I had the net in, but it wasn't time yet...that's why some leaves look twisted. I get excited


----------



## spunom (Dec 1, 2021)

Drinking about a 1/2 gallon every three days. I believe the water roots found the res lol. Been adding 1 Tbsp of "em-1" per gallon of water. The nitrogen problem looks like it balanced itself out. There were a couple purple lines starting on a couple of the fan leaf stems as well, but they have gone away.


----------



## spunom (Dec 5, 2021)

A little pruning and shaping. I'm seeing preflower, but it's a bit soon to know sex for sure


----------



## spunom (Dec 5, 2021)

Without the bright light


----------



## zem (Dec 5, 2021)

nice plant! The screen looks a little bit tight i mean the squares look small


----------



## spunom (Dec 5, 2021)

zem said:


> nice plant! The screen looks a little bit tight i mean the squares look small


Thank you. Yeah I made them small on purpose. I like having more spots to tie the branches down to the screen. It makes harvest time easier.
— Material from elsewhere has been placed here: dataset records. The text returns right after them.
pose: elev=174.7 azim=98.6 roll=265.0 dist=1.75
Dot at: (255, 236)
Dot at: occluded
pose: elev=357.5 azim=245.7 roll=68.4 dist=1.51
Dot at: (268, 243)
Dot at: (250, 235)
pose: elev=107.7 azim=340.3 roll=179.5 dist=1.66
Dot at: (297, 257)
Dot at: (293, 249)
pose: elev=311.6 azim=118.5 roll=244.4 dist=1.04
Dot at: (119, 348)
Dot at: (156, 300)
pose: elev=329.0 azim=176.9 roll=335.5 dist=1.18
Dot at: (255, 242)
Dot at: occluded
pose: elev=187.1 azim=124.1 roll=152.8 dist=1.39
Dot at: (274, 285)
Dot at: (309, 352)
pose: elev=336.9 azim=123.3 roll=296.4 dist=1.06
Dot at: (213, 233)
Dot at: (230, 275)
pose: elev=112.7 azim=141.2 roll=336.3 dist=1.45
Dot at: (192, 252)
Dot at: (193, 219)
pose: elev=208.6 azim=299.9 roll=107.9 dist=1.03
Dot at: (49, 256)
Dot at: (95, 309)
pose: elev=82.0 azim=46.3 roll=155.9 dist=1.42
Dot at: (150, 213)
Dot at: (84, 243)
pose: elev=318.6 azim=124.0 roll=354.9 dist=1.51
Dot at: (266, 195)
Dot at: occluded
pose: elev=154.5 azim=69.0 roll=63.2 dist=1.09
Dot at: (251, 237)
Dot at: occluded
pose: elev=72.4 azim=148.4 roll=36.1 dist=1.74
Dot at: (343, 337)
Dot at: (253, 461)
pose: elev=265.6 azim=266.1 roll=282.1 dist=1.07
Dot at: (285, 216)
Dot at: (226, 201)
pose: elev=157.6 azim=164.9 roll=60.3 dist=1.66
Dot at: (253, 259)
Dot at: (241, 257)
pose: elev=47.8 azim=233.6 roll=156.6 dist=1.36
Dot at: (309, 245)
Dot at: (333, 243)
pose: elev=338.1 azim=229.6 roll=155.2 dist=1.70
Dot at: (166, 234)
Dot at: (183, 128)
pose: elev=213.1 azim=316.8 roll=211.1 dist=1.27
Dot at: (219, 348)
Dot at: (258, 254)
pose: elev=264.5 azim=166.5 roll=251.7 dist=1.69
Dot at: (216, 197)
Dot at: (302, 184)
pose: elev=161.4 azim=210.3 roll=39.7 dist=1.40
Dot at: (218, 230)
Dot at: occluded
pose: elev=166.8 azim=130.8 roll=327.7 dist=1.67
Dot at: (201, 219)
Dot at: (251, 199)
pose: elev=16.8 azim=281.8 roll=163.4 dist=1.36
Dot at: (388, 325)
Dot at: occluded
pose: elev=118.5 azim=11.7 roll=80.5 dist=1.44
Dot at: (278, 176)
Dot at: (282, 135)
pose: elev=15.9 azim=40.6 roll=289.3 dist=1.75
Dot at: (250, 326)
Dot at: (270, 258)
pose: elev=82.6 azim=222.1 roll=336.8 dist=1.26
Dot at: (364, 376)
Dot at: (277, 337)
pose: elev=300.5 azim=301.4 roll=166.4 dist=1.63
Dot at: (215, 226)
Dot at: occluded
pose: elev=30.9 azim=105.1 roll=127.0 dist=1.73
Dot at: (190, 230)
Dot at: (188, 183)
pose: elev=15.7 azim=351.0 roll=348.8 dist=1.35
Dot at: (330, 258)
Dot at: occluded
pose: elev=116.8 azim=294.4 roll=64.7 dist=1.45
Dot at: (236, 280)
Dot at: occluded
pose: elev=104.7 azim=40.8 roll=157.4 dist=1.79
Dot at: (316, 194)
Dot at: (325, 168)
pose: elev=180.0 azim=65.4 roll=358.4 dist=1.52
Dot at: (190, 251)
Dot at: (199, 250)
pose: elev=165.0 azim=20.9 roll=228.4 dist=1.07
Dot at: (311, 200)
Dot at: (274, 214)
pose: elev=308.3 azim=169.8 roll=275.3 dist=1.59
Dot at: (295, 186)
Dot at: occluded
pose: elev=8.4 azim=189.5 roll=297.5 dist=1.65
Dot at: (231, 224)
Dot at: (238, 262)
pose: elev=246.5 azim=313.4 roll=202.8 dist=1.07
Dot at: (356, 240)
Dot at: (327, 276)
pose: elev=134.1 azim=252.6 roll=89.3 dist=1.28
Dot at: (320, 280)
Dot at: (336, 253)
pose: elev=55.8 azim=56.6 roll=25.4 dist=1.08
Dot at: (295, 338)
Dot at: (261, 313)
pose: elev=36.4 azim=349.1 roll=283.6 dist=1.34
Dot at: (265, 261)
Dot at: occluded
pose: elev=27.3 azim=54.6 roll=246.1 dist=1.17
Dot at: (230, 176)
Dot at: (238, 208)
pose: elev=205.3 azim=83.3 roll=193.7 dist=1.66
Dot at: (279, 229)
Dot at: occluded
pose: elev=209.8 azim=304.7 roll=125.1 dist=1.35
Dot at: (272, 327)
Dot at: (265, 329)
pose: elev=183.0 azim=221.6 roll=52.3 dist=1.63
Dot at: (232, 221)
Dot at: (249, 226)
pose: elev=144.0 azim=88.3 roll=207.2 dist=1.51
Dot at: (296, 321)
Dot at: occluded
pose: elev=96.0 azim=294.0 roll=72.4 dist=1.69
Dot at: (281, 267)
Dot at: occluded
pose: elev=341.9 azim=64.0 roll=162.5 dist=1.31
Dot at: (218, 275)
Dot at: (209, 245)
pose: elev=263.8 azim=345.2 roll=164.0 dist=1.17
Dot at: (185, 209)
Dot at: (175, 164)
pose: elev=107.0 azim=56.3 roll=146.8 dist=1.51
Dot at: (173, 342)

I think i need to cut the legs a bit shorter so next time the branches can come thru a bit closer to the middle.


----------



## Zekeslowmo (Dec 5, 2021)

if you look at the top 3 or 4 nodes you will find preflowers telling you the sex.


----------



## spunom (Dec 7, 2021)

Fat bottomed girls you make my rockin world go round 

No pistils yet, but definitely female preflower.


----------



## ROSTERMAN (Dec 7, 2021)

spunom said:


> Fat bottomed girls you make my rockin world go round
> 
> No pistils yet, but definitely female preflower.






Nice Job Bro


----------



## spunom (Dec 7, 2021)

ROSTERMAN said:


> View attachment 283582
> 
> Nice Job Bro


Thank you sir. I've never had a healthier plant. Super stoked. Congrats on the promotion btw.


----------



## Airbone (Dec 7, 2021)

Looking great!
Those stems are beast!


----------



## ROSTERMAN (Dec 8, 2021)

spunom said:


> Thank you sir. I've never had a healthier plant. Super stoked. Congrats on the promotion btw.


thks spun


----------



## spunom (Dec 10, 2021)

Airbone said:


> Those stems are beast!


Indeed! I've never had a plant look like this. I either got my soil right, the "EM" is making a difference, or both.


----------